Please reproduce the line containing "(.A(AxorB), .B(CarryIn), .Sum(Sum), .CarryOut(ABandCIn));" and every line after it in the records below, exactly and with nothing else.

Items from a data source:
——

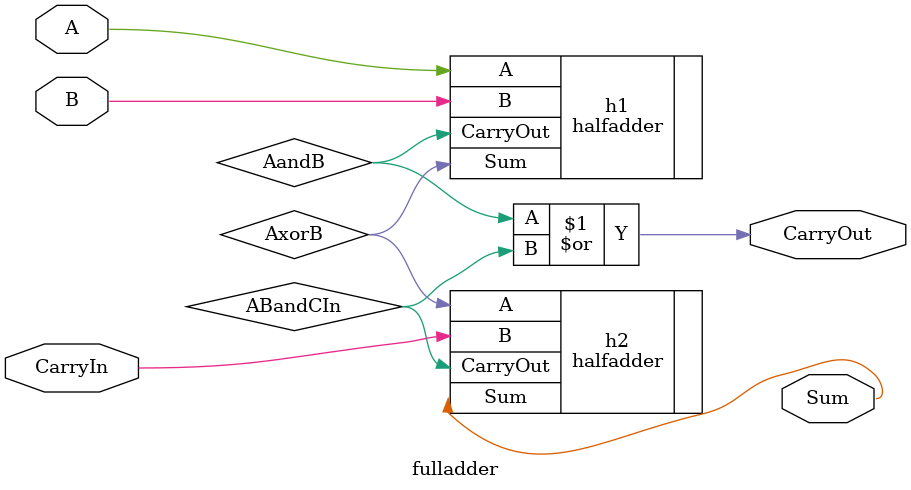
<source format=v>
module fulladder (
    input A, B, CarryIn,
    output Sum, CarryOut
);

    wire AandB, AxorB, ABandCIn;

    halfadder h1 (.A(A),.B(B),.Sum(AxorB), .CarryOut(AandB));
    halfadder h2 (.A(AxorB), .B(CarryIn), .Sum(Sum), .CarryOut(ABandCIn));

    or o1 (CarryOut, AandB, ABandCIn);

endmodule

</source>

——

● **TASK ANSWER**
    halfadder h2 (.A(AxorB), .B(CarryIn), .Sum(Sum), .CarryOut(ABandCIn));

    or o1 (CarryOut, AandB, ABandCIn);

endmodule

</source>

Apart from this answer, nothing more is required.